(DATA FOR REVIEW begins)
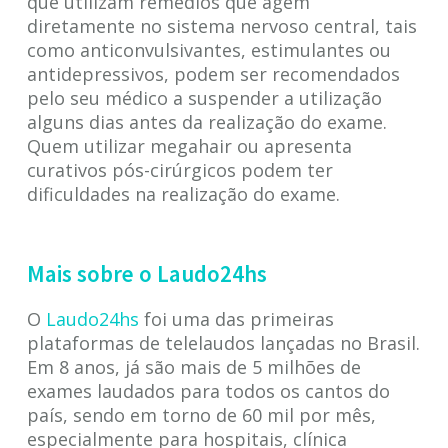
que utilizam remédios que agem
diretamente no sistema nervoso central, tais
como anticonvulsivantes, estimulantes ou
antidepressivos, podem ser recomendados
pelo seu médico a suspender a utilização
alguns dias antes da realização do exame.
Quem utilizar megahair ou apresenta
curativos pós-cirúrgicos podem ter
dificuldades na realização do exame.
Mais sobre o Laudo24hs
O
Laudo24hs
foi uma das primeiras
plataformas de telelaudos lançadas no Brasil.
Em 8 anos, já são mais de 5 milhões de
exames laudados para todos os cantos do
país, sendo em torno de 60 mil por mês,
especialmente para hospitais, clínica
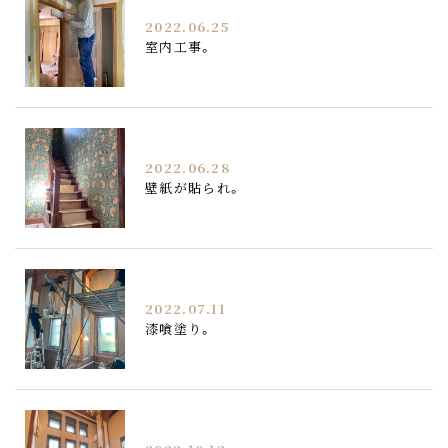
2022.06.25
室内工事。
2022.06.28
壁紙が貼られ。
2022.07.11
漆喰塗り。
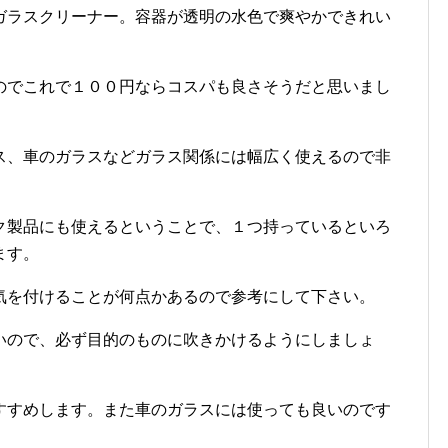
ガラスクリーナー。容器が透明の水色で爽やかできれい
のでこれで１００円ならコスパも良さそうだと思いまし
ス、車のガラスなどガラス関係には幅広く使えるので非
ク製品にも使えるということで、１つ持っているといろ
ます。
気を付けることが何点かあるので参考にして下さい。
いので、必ず目的のものに吹きかけるようにしましょ
すすめします。また車のガラスには使っても良いのです
。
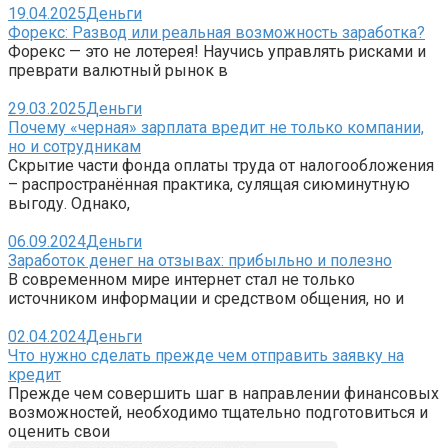
19.04.2025
Деньги
Форекс: Развод или реальная возможность заработка?
Форекс — это не лотерея! Научись управлять рисками и
преврати валютный рынок в
29.03.2025
Деньги
Почему «черная» зарплата вредит не только компании,
но и сотрудникам
Скрытие части фонда оплаты труда от налогообложения
– распространённая практика, сулящая сиюминутную
выгоду. Однако,
06.09.2024
Деньги
Заработок денег на отзывах: прибыльно и полезно
В современном мире интернет стал не только
источником информации и средством общения, но и
02.04.2024
Деньги
Что нужно сделать прежде чем отправить заявку на
кредит
Прежде чем совершить шаг в направлении финансовых
возможностей, необходимо тщательно подготовиться и
оценить свои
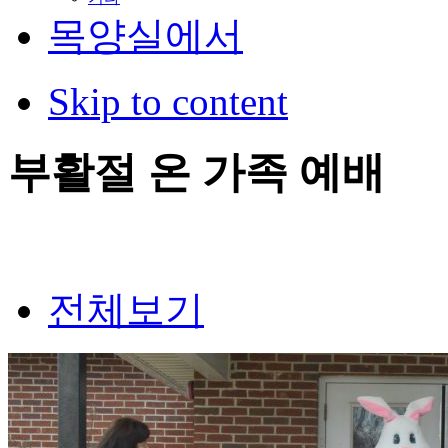
목양실에서
Skip to content
부활절 온 가족 예배
전체보기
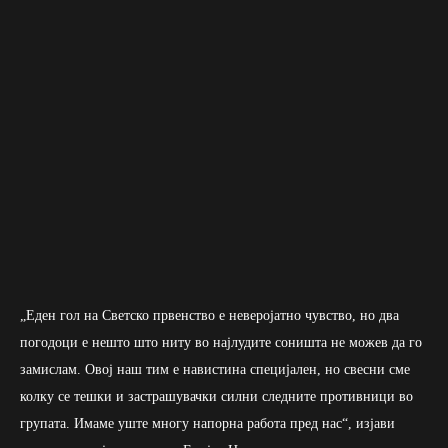
„Еден гол на Светско првенство е неверојатно чувство, но два
погодоци е нешто што ниту во најлудите соништа не можев да го
замислам. Овој наш тим е навистина специјален, но свесни сме
колку се тешки и застрашувачки силни следните противници во
групата. Имаме уште многу напорна работа пред нас“, изјави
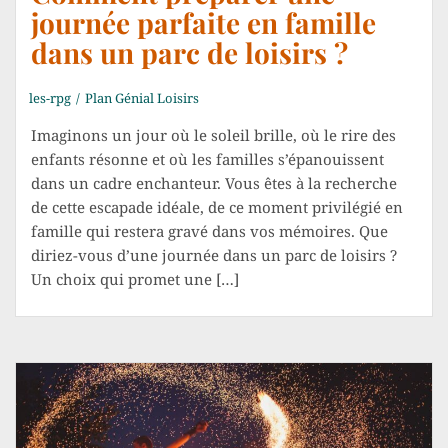
journée parfaite en famille
dans un parc de loisirs ?
les-rpg
Plan Génial Loisirs
Imaginons un jour où le soleil brille, où le rire des
enfants résonne et où les familles s’épanouissent
dans un cadre enchanteur. Vous êtes à la recherche
de cette escapade idéale, de ce moment privilégié en
famille qui restera gravé dans vos mémoires. Que
diriez-vous d’une journée dans un parc de loisirs ?
Un choix qui promet une […]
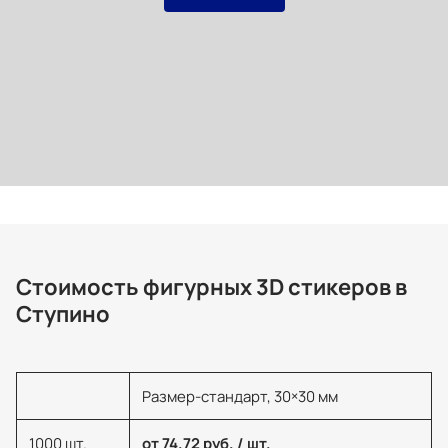
Стоимость фигурных 3D стикеров в
Ступино
Размер-стандарт, 30×30 мм
1000 шт.
от 74.72 руб. / шт.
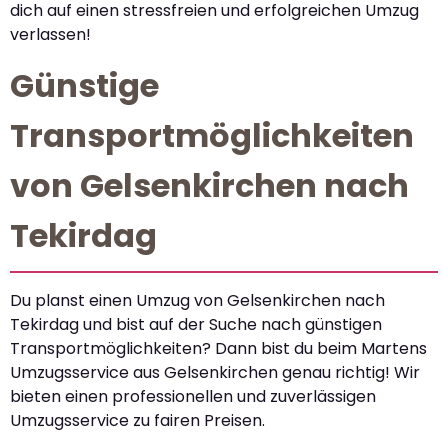
dich auf einen stressfreien und erfolgreichen Umzug
verlassen!
Günstige
Transportmöglichkeiten
von Gelsenkirchen nach
Tekirdag
Du planst einen Umzug von Gelsenkirchen nach
Tekirdag und bist auf der Suche nach günstigen
Transportmöglichkeiten? Dann bist du beim Martens
Umzugsservice aus Gelsenkirchen genau richtig! Wir
bieten einen professionellen und zuverlässigen
Umzugsservice zu fairen Preisen.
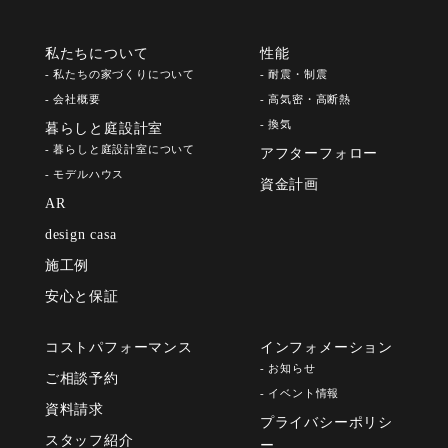
私たちについて
性能
- 私たちの家づくりについて
- 耐震・制震
- 会社概要
- 高気密・高断熱
- 換気
暮らしと庭設計室
- 暮らしと庭設計室について
アフターフォロー
- モデルハウス
資金計画
AR
design casa
施工例
安心と保証
コストパフォーマンス
インフォメーション
- お知らせ
ご相談予約
- イベント情報
資料請求
プライバシーポリシ
スタッフ紹介
ー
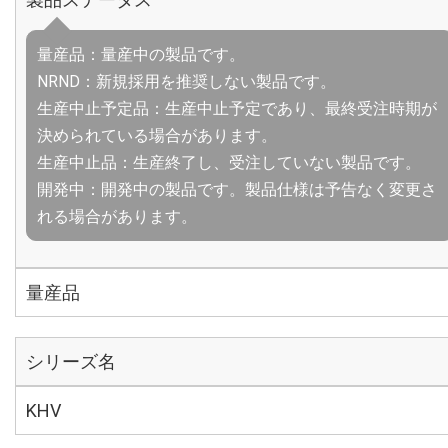
量産品：量産中の製品です。
NRND：新規採用を推奨しない製品です。
生産中止予定品：生産中止予定であり、最終受注時期が
決められている場合があります。
生産中止品：生産終了し、受注していない製品です。
開発中：開発中の製品です。製品仕様は予告なく変更さ
れる場合があります。
量産品
シリーズ名
KHV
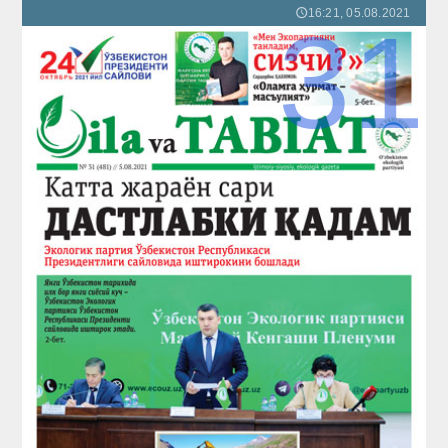
16:21, 05.08.2021
🕔
31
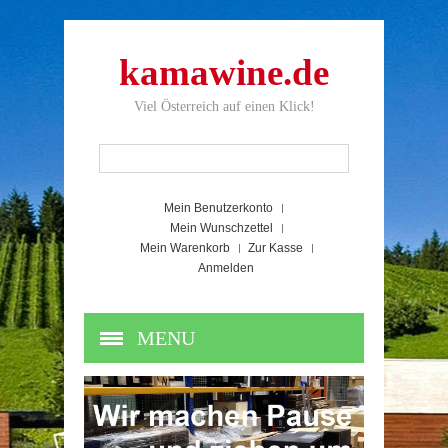
kamawine.de
Viel Österreich auf einen Klick!
Mein Benutzerkonto
Mein Wunschzettel
Mein Warenkorb
Zur Kasse
Anmelden
MENU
(DATA FOR REVIEW ends)
— WHAT THE TASK ASKS —
Images should not appear in the copy; retype the listing above exactly.

— RESPONSE AREA —
que utilizam remédios que agem
diretamente no sistema nervoso central, tais
como anticonvulsivantes, estimulantes ou
antidepressivos, podem ser recomendados
pelo seu médico a suspender a utilização
alguns dias antes da realização do exame.
Quem utilizar megahair ou apresenta
curativos pós-cirúrgicos podem ter
dificuldades na realização do exame.
Mais sobre o Laudo24hs
O
Laudo24hs
foi uma das primeiras
plataformas de telelaudos lançadas no Brasil.
Em 8 anos, já são mais de 5 milhões de
exames laudados para todos os cantos do
país, sendo em torno de 60 mil por mês,
especialmente para hospitais, clínica
2022.06.25
室内工事。
2022.06.28
壁紙が貼られ。
2022.07.11
漆喰塗り。
ガラスクリーナー。容器が透明の水色で爽やかできれい
のでこれで１００円ならコスパも良さそうだと思いまし
ス、車のガラスなどガラス関係には幅広く使えるので非
ク製品にも使えるということで、１つ持っているといろ
ます。
気を付けることが何点かあるので参考にして下さい。
いので、必ず目的のものに吹きかけるようにしましょ
すすめします。また車のガラスには使っても良いのです
。
19.04.2025
Деньги
Форекс: Развод или реальная возможность заработка?
Форекс — это не лотерея! Научись управлять рисками и
преврати валютный рынок в
29.03.2025
Деньги
Почему «черная» зарплата вредит не только компании,
но и сотрудникам
Скрытие части фонда оплаты труда от налогообложения
– распространённая практика, сулящая сиюминутную
выгоду. Однако,
06.09.2024
Деньги
Заработок денег на отзывах: прибыльно и полезно
В современном мире интернет стал не только
источником информации и средством общения, но и
02.04.2024
Деньги
Что нужно сделать прежде чем отправить заявку на
кредит
Прежде чем совершить шаг в направлении финансовых
возможностей, необходимо тщательно подготовиться и
оценить свои
목양실에서
Skip to content
부활절 온 가족 예배
전체보기
„Еден гол на Светско првенство е неверојатно чувство, но два
погодоци е нешто што ниту во најлудите соништа не можев да го
замислам. Овој наш тим е навистина специјален, но свесни сме
колку се тешки и застрашувачки силни следните противници во
групата. Имаме уште многу напорна работа пред нас“, изјави
journée parfaite en famille
dans un parc de loisirs ?
les-rpg
Plan Génial Loisirs
Imaginons un jour où le soleil brille, où le rire des
enfants résonne et où les familles s’épanouissent
dans un cadre enchanteur. Vous êtes à la recherche
de cette escapade idéale, de ce moment privilégié en
famille qui restera gravé dans vos mémoires. Que
diriez-vous d’une journée dans un parc de loisirs ?
Un choix qui promet une […]
Стоимость фигурных 3D стикеров в
Ступино
Размер-стандарт, 30×30 мм
1000 шт.
от 74.72 руб. / шт.
dich auf einen stressfreien und erfolgreichen Umzug
verlassen!
Günstige
Transportmöglichkeiten
von Gelsenkirchen nach
Tekirdag
Du planst einen Umzug von Gelsenkirchen nach
Tekirdag und bist auf der Suche nach günstigen
Transportmöglichkeiten? Dann bist du beim Martens
Umzugsservice aus Gelsenkirchen genau richtig! Wir
bieten einen professionellen und zuverlässigen
Umzugsservice zu fairen Preisen.
私たちについて
性能
- 私たちの家づくりについて
- 耐震・制震
- 会社概要
- 高気密・高断熱
- 換気
暮らしと庭設計室
- 暮らしと庭設計室について
アフターフォロー
- モデルハウス
資金計画
AR
design casa
施工例
安心と保証
コストパフォーマンス
インフォメーション
- お知らせ
ご相談予約
- イベント情報
資料請求
プライバシーポリシ
スタッフ紹介
ー
量産品：量産中の製品です。
NRND：新規採用を推奨しない製品です。
生産中止予定品：生産中止予定であり、最終受注時期が
決められている場合があります。
生産中止品：生産終了し、受注していない製品です。
開発中：開発中の製品です。製品仕様は予告なく変更さ
れる場合があります。
量産品
シリーズ名
KHV
16:21, 05.08.2021
🕔
31
kamawine.de
Viel Österreich auf einen Klick!
Mein Benutzerkonto
Mein Wunschzettel
Mein Warenkorb
Zur Kasse
Anmelden
MENU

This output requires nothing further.